Joel Gilbert's 'Bob Dylan - World Tours 1966-1974 Through the Camera of Barry Feinstein' may be an unwieldy title, and it may not actually feature any of Dylan's music, but it is certainly a must-have for anyone who thinks of Dylan as a master singer/songwriter. The key element of the documentary is the photography of Barry Feinstein, the father of rock & roll photography and a long-time friend of Dylan.
Joel Gilbert is a Bob Dylan fanatic. With 'World Tours 1966-1974' he has made two documentaries on Dylan [the other being 'Bob Dylan 1966 World Tour: The Home Movies'], formed the world's only Bob Dylan tribute band [Highway 61 Revisited - who supply the excellent soundtrack music for 'World Tours 1966-1974'] and authored a book on Dylan's guitar style [The Acoustic Bob Dylan, His Music Styles and Guitar Techniques'].
The concept for 'World Tour 1966-1974' is simple: Gilbert explores Dylan's two major world tours through the photography of Barry Feinstein, and talks to various people who knew Dylan back in the day. It's not the most earth-shattering idea, neither is it brilliantly executed - and yet, it's almost impossible to ignore.
Gilbert begins by visiting Feinstein, whose photographs of Dylan date back to the cover of his fourth album, 'The Times They Are A-Changing'. As they talk about Dylan, we see Feinstein's exquisite black & white photos and hear Feinstein comment on them [mostly he just tells us the situation that he shot, but on some there are moments of amazing insight].
The Feinstein visit actually bookends the film - there are brief conversations with D.A. Pennebaker [the filmmaker who directed the famous Dylan doc, 'Don't Look Back']; Al Aronson, the godfather of rock journalism [I'm not sure if he's suffered a stroke, but it's hard to make out what he's saying about half the time, but when he's clear, he makes some very interesting points]; the world's first garbologist [and Dylan fanatic], A.J. Weberman [who comes off as a total whack-job]; and Mickey Jones, Dylan's drummer on the 1966 tour. Gilbert even attempts to visit Big Pink, the house where Dylan and The Band rehearsed [and The Band recorded their first album]. Unfortunately, there was nobody home.
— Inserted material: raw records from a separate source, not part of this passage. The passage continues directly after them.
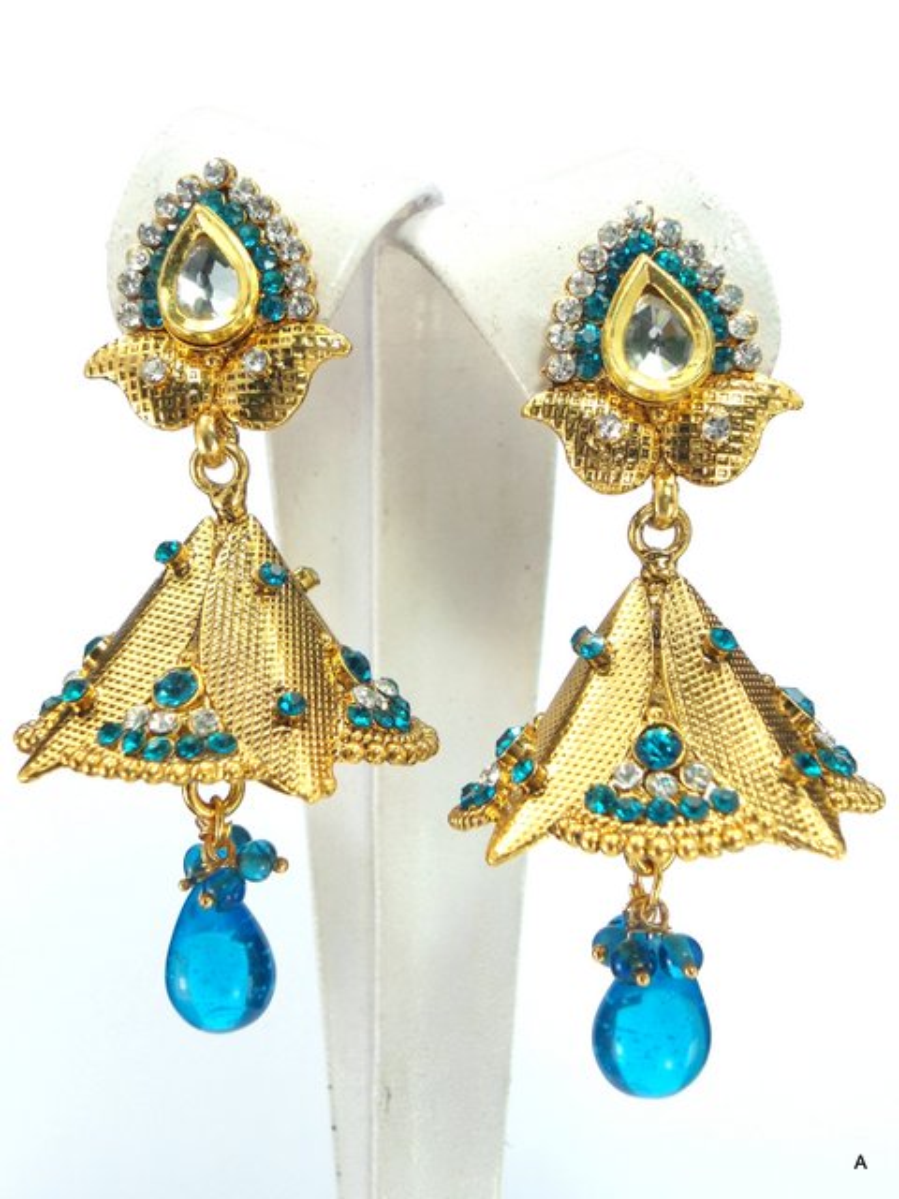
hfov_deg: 38.7
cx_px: 450
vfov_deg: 50.1
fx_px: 1281
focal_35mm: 37
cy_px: 600
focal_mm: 6.7
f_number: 3.2
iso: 80
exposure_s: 1/100
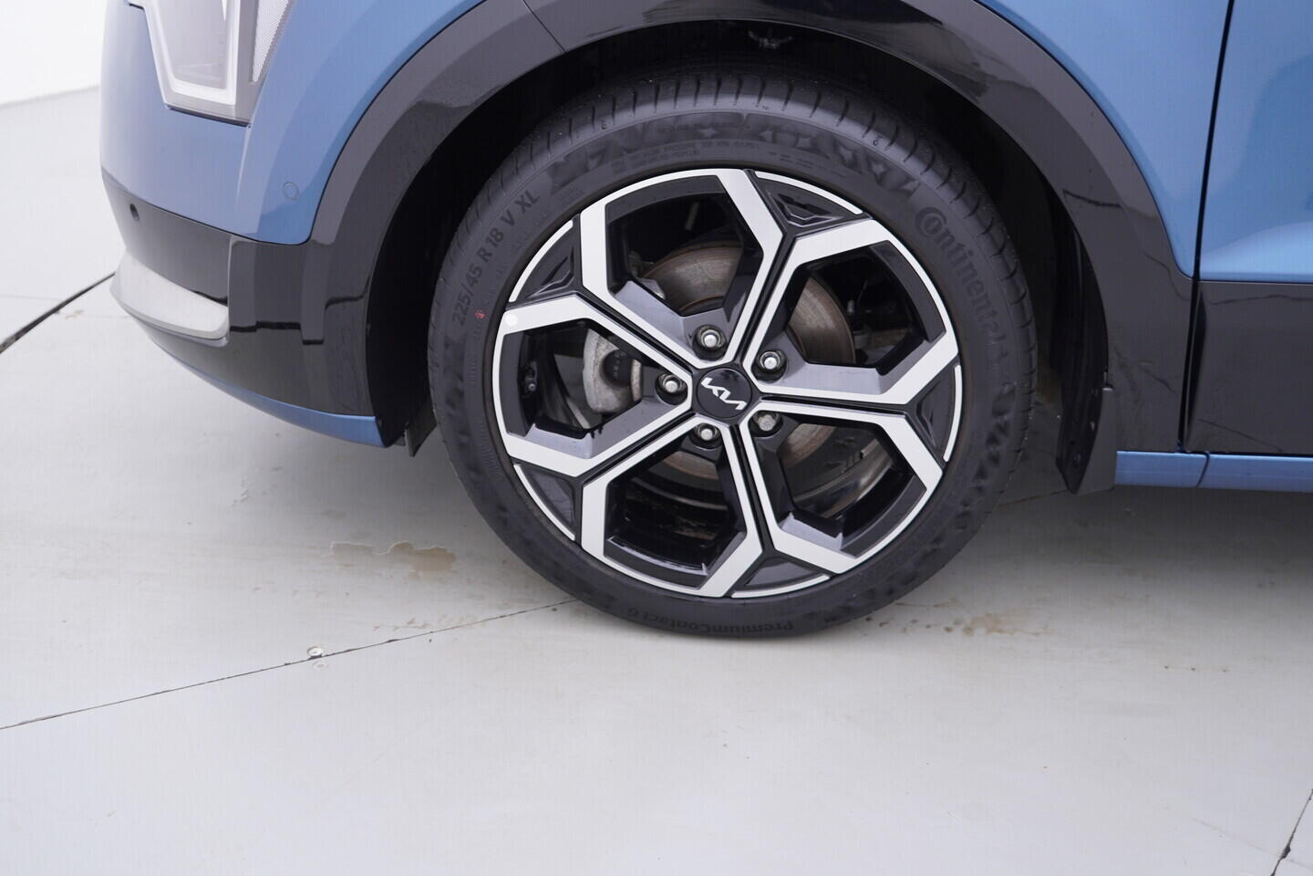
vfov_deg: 36.9
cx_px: 656
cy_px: 438
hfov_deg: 53.1
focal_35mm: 36
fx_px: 1313
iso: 125
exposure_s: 1/50
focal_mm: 24
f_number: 3.2
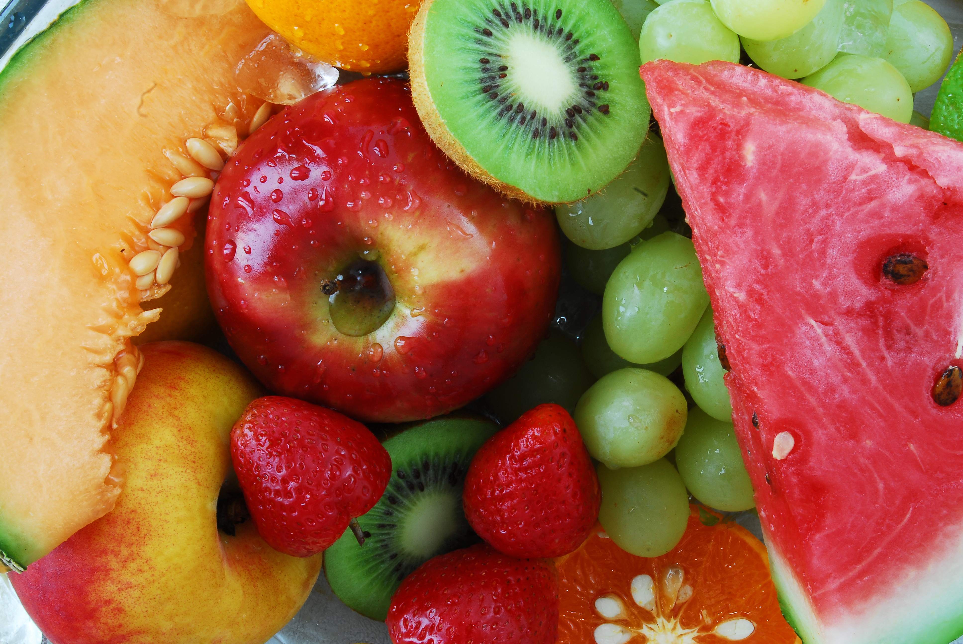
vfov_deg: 15.2
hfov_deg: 22.6
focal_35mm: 90
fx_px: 2410
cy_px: 322
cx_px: 482
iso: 100
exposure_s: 28
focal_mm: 60
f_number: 29
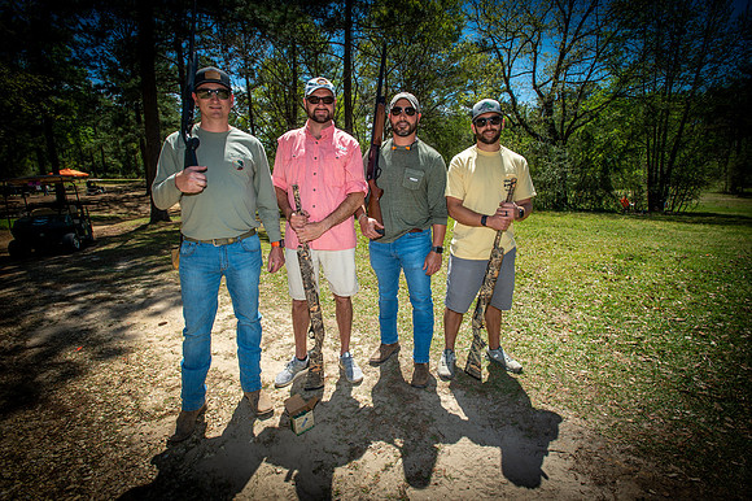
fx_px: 355
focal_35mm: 17
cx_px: 376
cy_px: 250
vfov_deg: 70.4
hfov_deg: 93.3
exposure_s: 1/250
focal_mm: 17
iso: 80
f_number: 6.3
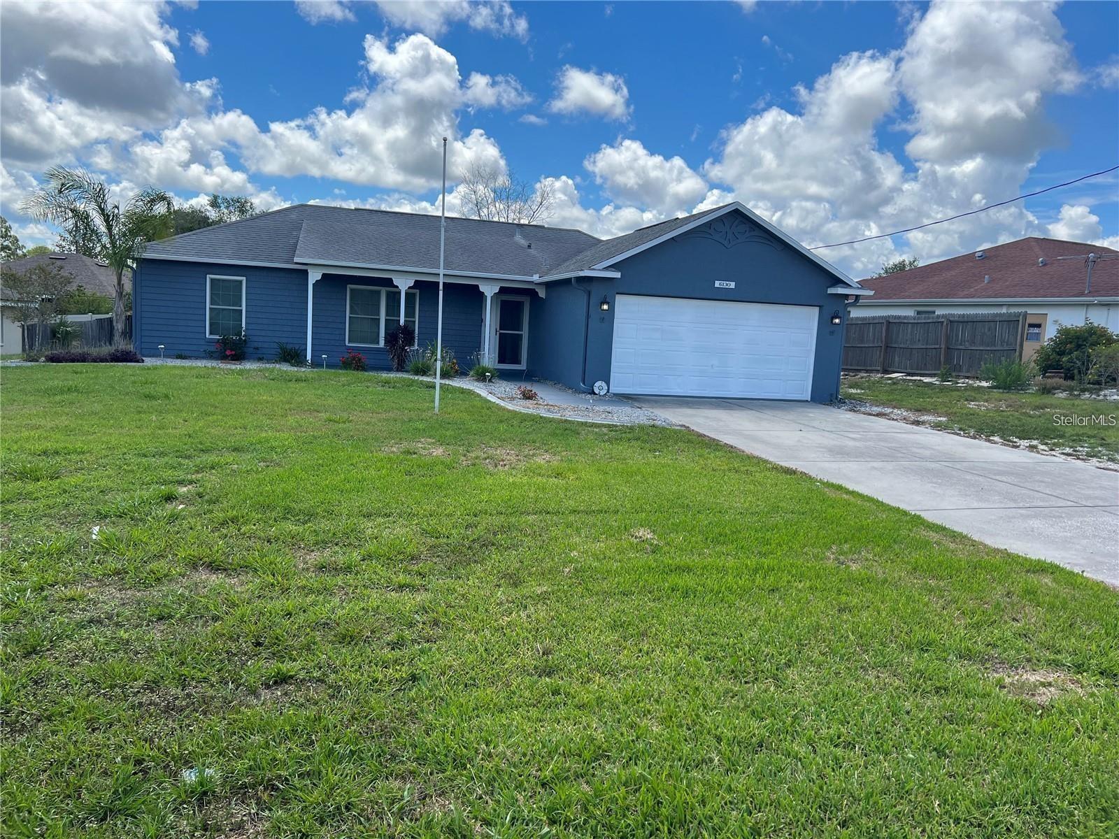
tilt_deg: -6.4
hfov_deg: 67.3
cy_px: 420
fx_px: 840
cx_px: 560
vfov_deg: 53.1
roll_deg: -3.5
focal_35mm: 26
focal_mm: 5.7
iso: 50
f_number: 1.5
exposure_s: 1/3968
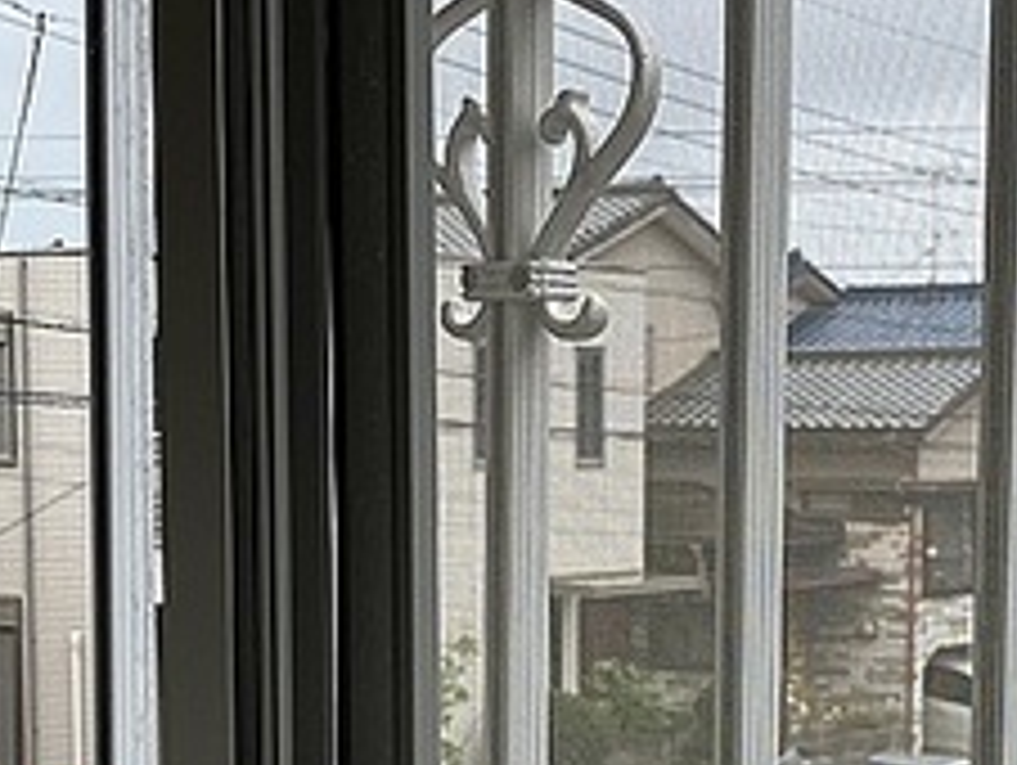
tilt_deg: -5.0
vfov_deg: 15.3
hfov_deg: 20.6
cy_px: 756
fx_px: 2794
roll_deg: +0.8
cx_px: 630
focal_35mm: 95
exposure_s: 1/392
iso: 32
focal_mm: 3.99
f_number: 1.8
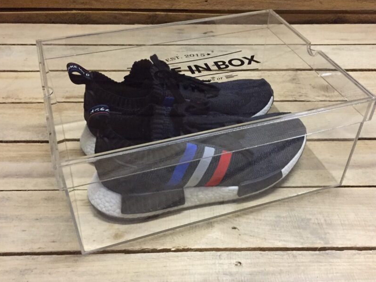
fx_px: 402
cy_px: 144
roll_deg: -1.2
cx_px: 197
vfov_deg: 38.7
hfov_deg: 50.1
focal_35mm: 37
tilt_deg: -42.9
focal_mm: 4.15
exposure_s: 1/17
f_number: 2.2
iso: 400
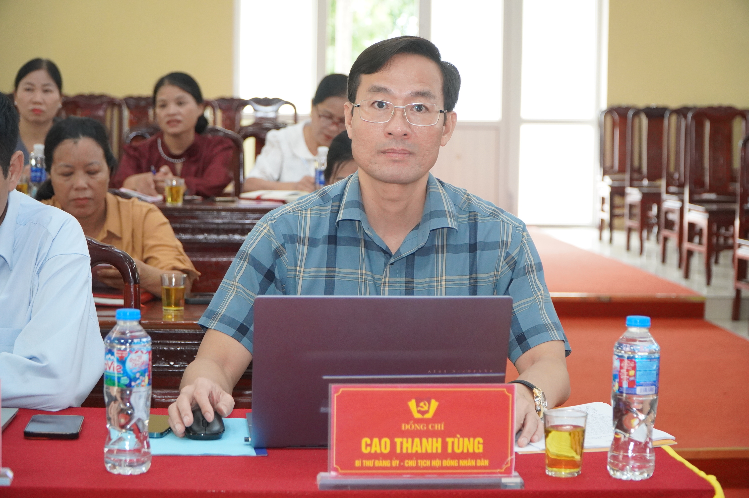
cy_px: 249
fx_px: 1621
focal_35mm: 78
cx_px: 374
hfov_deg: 26.0
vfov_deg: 17.5
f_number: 4
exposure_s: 1/160
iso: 2500
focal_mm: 52
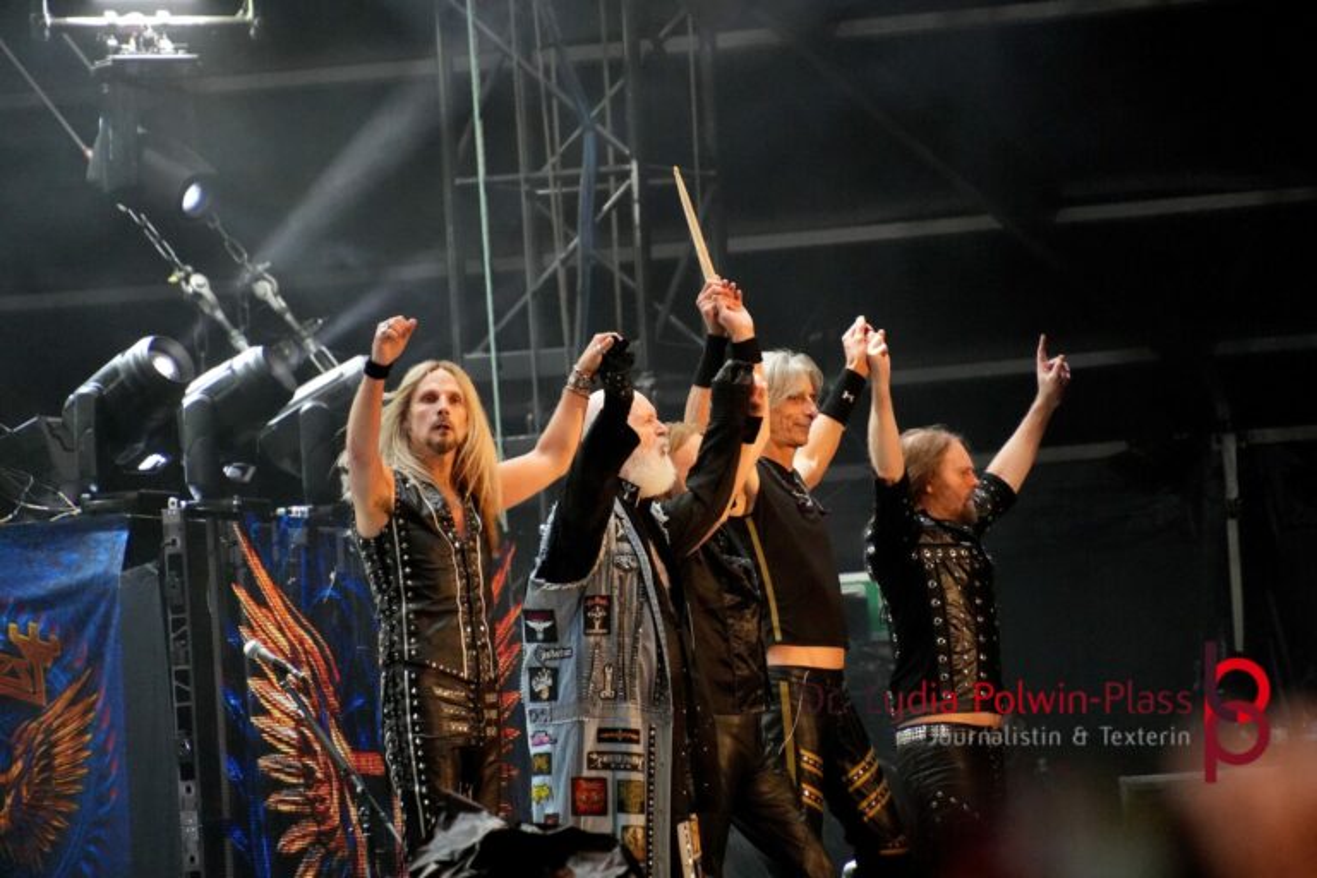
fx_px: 16461
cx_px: 658
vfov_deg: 3.1
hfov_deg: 4.6
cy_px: 439
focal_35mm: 450
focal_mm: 300
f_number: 6.3
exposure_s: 1/500
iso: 6400
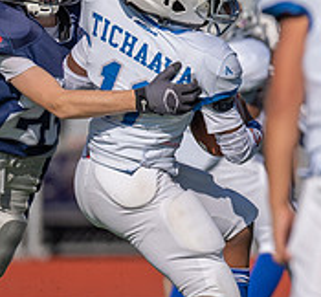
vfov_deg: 1.8
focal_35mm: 932
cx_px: 158
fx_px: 9422
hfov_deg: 2.0
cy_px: 198
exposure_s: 1/4000
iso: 160
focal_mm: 200
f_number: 3.2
While Feinstein's almost monotonic delivery is not the most riveting, his photos are worth the price of this DVD all by themselves [one of the few extras is a collection of four photo gallery slideshows, and they are breathtaking]. Even so, when he does say something of more depth than his usual descriptions of photos, it does broaden our understanding of the young man who revolutionized music in a manner equaled by few in our time. My favorite photos of Dylan just hangin' with some kids [who've never heard of him] in Ireland.
The only section of 'World Tours' that might have you reaching for the fast-forward button is the A.J. Weberman interview. Weberman is not just a Dylan fanatic, he has some, shall we say unusual ideas on what Dylan's songs really mean - and his voice is not particularly engaging [especially at the rapid pace with which he speaks]. Of the doc's two hours, about five minutes could have been excised here with no real pain - but Weberman's behavior is still worth noting as being way over the top - even for a fanatic.
Besides the photo galleries, there are two other extras on the DVD: interviews with guitarist Bruce Langhorne, who discusses learning to play guitar after blowing the tips of three fingers on his right hand, and his history Dylan, and Izzy Young, the man who opened and ran the Folklore Center - the store where Dylan hung out in his early days - talks about his impressions of the early Dylan [“Hey, Izzy! I got a song I wanna play for you”]. Both interviews are intelligent and fun, as well as informative, and are definite highlights of the DVD.